#### What to work on
In the critique of Greg Koukl's article, where does the figure "three-quarters of all scholars" come from?

::: Page text :::

This is the conclusion of a response to the intriguingly titled article from Christian apologist Greg Koukl, “This One Thing Could Destroy Christianity Completely….” Part 1 of my critique is here.

The argument comes from a verse in 1 Corinthians, which bases the entirety of the Christian message on the historical truth of the Resurrection. No Resurrection means no saving message of Jesus.

Koukl helpfully lays out Christianity’s vulnerability with three facts. He says that they’re strong enough to support the hard-to-believe claim of Resurrection. I say that each one is unreliable and so are not actually facts. In addition, no set of natural claims can support a supernatural conclusion.

“Fact” 1 was that Jesus was dead and buried. (Yes, he was, but only in the story.) Let’s wrap up with the remaining two.

2. The tomb was empty on Sunday morning

Here’s Koukl’s summary.

Nearly three-quarters of all scholars agree here, since the empty tomb was never disputed by anyone at the time, even the Jews and Romans. Why was Jesus’ body never produced to quell the rumor of resurrection? Present the corpse, end the controversy. Pretty simple.

Wow—so few words with so much wrong.

The “three-quarters of all scholars” (I think he meant New Testament scholars) comes from Gary Habermas. It’s a statistic from his personal database of articles, which he hasn’t made it public, so we’re stuck taking his word for it. And who’s in the database—historians? Christian professors? Pastors and street preachers? I’d find historians whose expertise was in non-religious areas of history to be far less biased than New Testament scholars, for example.

My guess is that those motivated to write articles about the empty tomb are Christians, and almost all historians of pre-Columbian America, medieval France, or any other non-New Testament area couldn’t be bothered. (More on this statistic here and here.)

How do we know whether the empty tomb was disputed by anyone at the time? We have poor records of anything from 2000 years ago. Who would’ve gone to the expense of denying an odd claim in writing if it didn’t affect them or challenge anything dear to them? Even more so, who would bother copying that rebuttal through the generations to preserve it for us to read today?

More important, there was no “anyone at the time” to dispute the story! When Jesus was supposed to have died, the empty tomb was in a book that wouldn’t be written for decades. Seeing it from the other end of the timeline, in the 70s or 80s when the gospels were written, those authors weren’t constrained by history. They could write whatever they wanted to.

Said another way, the empty tomb didn’t exist until the author of Mark wrote “He is not here; see the place where they laid him” roughly forty years after Jesus supposedly died. Was Mark documenting history? That must be demonstrated. Until then, it’s just a story.

Koukl’s “Present the corpse, end the controversy” isn’t realistic. Who’d be motivated to head off any rumor that Jesus was risen? Even if Christians caused trouble in later decades or centuries, in the two or three days after the crucifixion, any Jewish or Roman authority would assume that this fringe Jewish sect was finished. Its troublesome leader was now dead; problem solved. As for the worry about the rumor of resurrection, that, too, was in a gospel that wouldn’t exist for decades.

Skeptics give a dozen reasons why Christianity’s claims are nonsense, and that doesn’t destroy Christianity today. Why imagine it any different 2000 years ago? Even if you imagine naysayers poised to contradict the gospels (and why would you?), contrary facts have little impact on a religion.

3. The disciples were transformed

Koukl now argues that the disciples took the difficult route, proving the depth of their motivation.

::: Extracted data :::

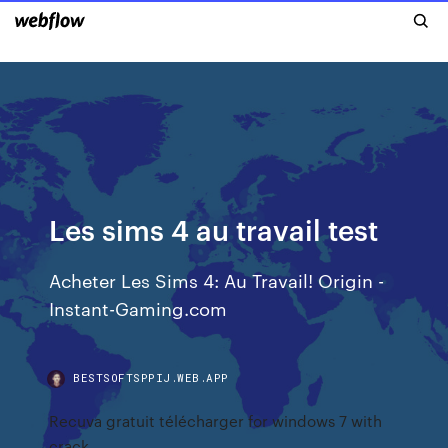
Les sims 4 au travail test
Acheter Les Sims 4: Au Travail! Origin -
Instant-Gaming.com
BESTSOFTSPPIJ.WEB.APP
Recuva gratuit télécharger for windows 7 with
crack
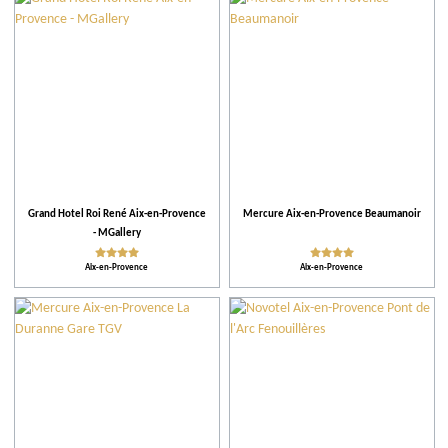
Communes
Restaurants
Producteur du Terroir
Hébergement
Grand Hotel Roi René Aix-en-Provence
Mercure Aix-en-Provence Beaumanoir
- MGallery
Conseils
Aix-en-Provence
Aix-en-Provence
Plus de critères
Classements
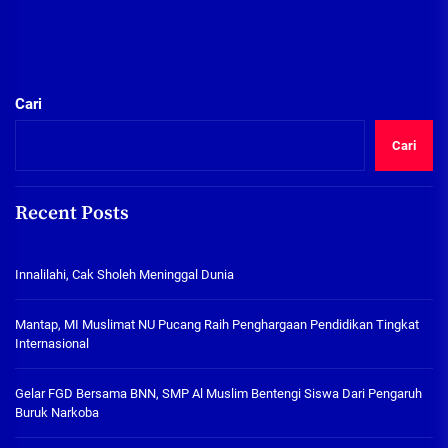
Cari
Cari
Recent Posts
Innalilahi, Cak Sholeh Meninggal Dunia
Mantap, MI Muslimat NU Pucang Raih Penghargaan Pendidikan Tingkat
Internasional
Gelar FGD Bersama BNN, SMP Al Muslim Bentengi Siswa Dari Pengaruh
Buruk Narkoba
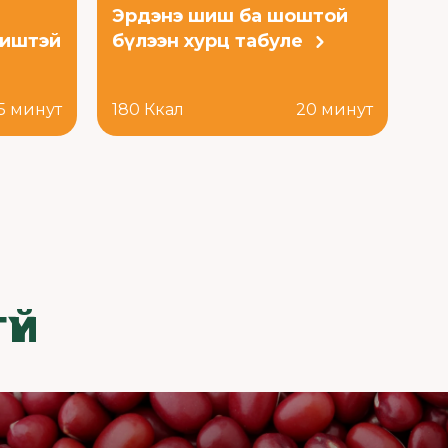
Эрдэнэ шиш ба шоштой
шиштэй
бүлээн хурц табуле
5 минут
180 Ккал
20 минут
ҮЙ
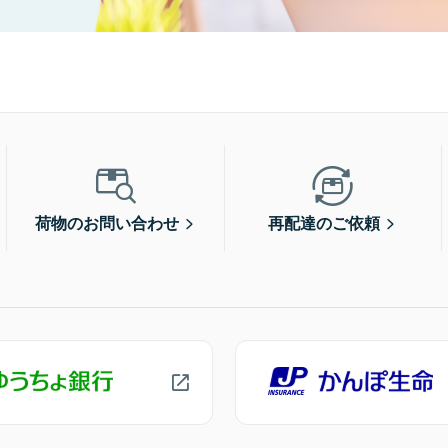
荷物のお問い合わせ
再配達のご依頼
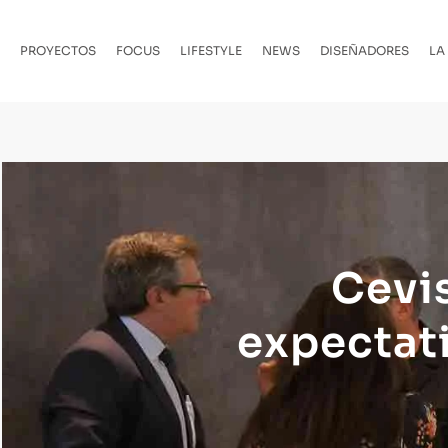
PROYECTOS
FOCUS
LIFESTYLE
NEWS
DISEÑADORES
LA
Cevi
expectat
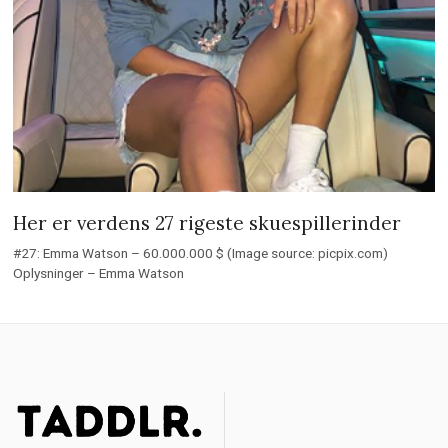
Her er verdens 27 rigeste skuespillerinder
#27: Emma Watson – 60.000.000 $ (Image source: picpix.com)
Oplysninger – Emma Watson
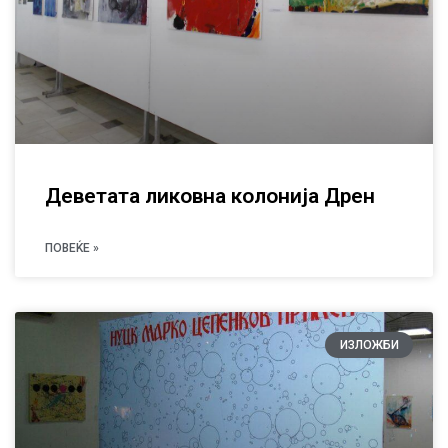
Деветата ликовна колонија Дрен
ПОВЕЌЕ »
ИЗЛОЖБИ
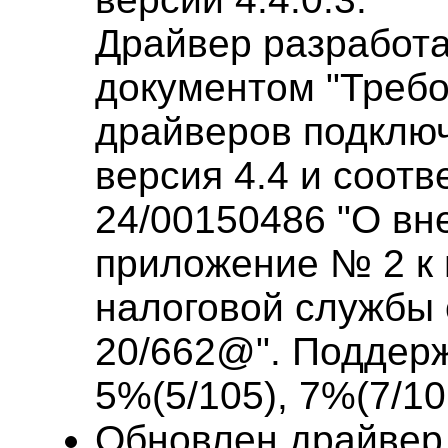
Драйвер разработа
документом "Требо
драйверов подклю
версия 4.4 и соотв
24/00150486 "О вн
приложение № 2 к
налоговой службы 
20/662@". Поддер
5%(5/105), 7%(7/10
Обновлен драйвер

:::

#### Worked solution
It comes from Gary Habermas's personal database of articles, which he hasn't made public.